### Problem requirements
Where does the word "الوجود" show up in the records? Copy every line that holds it.

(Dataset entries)
- Opening Delimiter -
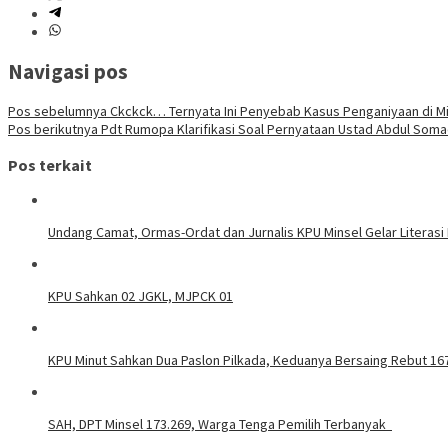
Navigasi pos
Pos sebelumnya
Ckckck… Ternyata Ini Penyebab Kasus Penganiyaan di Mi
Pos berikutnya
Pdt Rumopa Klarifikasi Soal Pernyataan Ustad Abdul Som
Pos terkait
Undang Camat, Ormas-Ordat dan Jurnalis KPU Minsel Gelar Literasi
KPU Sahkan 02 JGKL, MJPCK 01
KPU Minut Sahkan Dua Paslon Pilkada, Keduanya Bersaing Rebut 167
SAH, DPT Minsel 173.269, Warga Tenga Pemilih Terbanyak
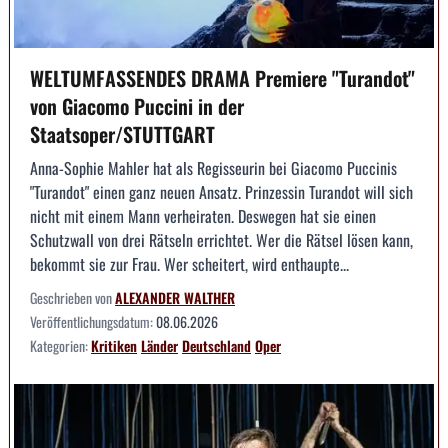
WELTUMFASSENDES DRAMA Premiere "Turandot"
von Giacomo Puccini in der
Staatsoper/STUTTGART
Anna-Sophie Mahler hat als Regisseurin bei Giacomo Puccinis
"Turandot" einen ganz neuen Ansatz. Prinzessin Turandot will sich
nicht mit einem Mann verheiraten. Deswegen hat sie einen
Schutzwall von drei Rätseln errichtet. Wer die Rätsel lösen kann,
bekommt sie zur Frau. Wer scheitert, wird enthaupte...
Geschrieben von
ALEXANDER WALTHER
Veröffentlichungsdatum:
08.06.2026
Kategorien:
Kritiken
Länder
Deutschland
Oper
- Closing Delimiter -
- Opening Delimiter -
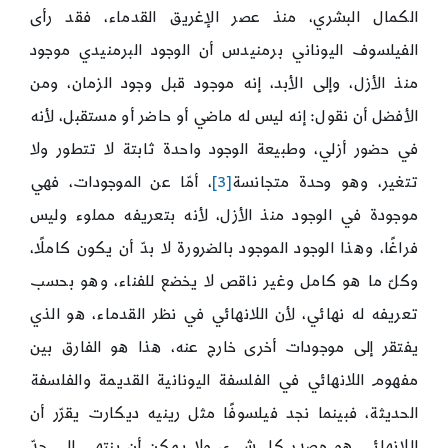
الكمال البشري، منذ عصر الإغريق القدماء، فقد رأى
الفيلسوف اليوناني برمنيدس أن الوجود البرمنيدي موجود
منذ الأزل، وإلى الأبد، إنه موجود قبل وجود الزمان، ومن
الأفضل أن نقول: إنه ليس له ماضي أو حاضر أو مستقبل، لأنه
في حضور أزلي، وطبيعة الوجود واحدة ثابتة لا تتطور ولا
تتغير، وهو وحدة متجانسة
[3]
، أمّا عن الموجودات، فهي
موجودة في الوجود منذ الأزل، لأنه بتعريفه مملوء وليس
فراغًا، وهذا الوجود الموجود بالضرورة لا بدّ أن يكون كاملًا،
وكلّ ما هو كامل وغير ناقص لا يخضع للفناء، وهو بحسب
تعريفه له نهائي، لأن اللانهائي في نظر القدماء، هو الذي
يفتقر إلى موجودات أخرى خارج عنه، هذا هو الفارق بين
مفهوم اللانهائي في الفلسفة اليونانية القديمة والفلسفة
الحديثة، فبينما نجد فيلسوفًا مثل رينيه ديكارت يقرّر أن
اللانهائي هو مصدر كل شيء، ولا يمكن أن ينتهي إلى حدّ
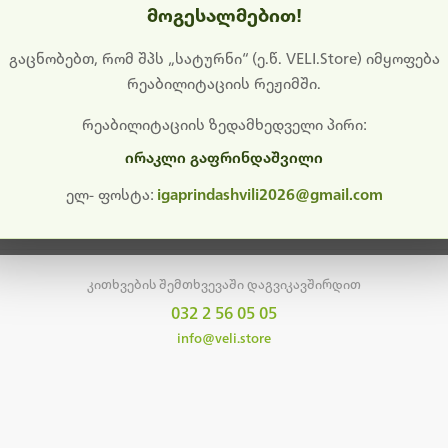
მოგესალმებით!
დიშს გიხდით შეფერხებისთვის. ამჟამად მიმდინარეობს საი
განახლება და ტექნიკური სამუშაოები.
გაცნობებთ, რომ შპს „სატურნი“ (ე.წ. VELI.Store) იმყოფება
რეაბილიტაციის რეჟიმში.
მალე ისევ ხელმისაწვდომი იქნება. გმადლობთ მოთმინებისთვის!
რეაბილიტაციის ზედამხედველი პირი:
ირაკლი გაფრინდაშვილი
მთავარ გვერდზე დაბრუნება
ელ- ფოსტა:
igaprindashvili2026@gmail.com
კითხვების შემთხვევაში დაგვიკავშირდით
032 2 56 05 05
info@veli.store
- Closing Delimiter -
- Opening Delimiter -
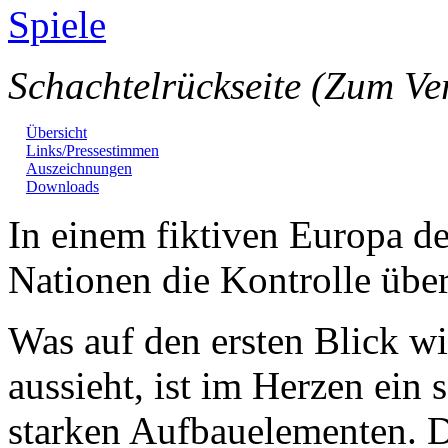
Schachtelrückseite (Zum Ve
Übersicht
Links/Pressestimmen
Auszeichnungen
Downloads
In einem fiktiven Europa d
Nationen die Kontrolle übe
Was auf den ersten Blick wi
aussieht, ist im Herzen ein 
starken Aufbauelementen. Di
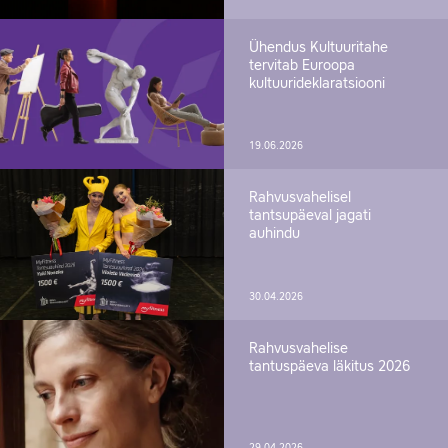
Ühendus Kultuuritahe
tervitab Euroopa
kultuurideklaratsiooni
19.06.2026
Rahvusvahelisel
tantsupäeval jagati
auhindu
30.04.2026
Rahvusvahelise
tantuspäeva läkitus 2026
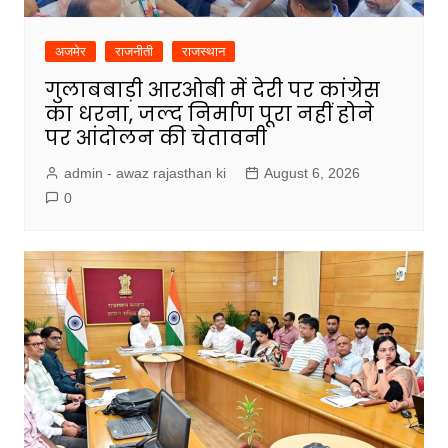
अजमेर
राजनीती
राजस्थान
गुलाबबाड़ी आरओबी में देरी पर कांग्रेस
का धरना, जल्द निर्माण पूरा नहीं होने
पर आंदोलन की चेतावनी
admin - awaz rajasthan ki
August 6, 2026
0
- Closing Delimiter -
### Output for this exercise
الفيلسوف اليوناني برمنيدس أن الوجود البرمنيدي موجود
في حضور أزلي، وطبيعة الوجود واحدة ثابتة لا تتطور ولا
موجودة في الوجود منذ الأزل، لأنه بتعريفه مملوء وليس
فراغًا، وهذا الوجود الموجود بالضرورة لا بدّ أن يكون كاملًا،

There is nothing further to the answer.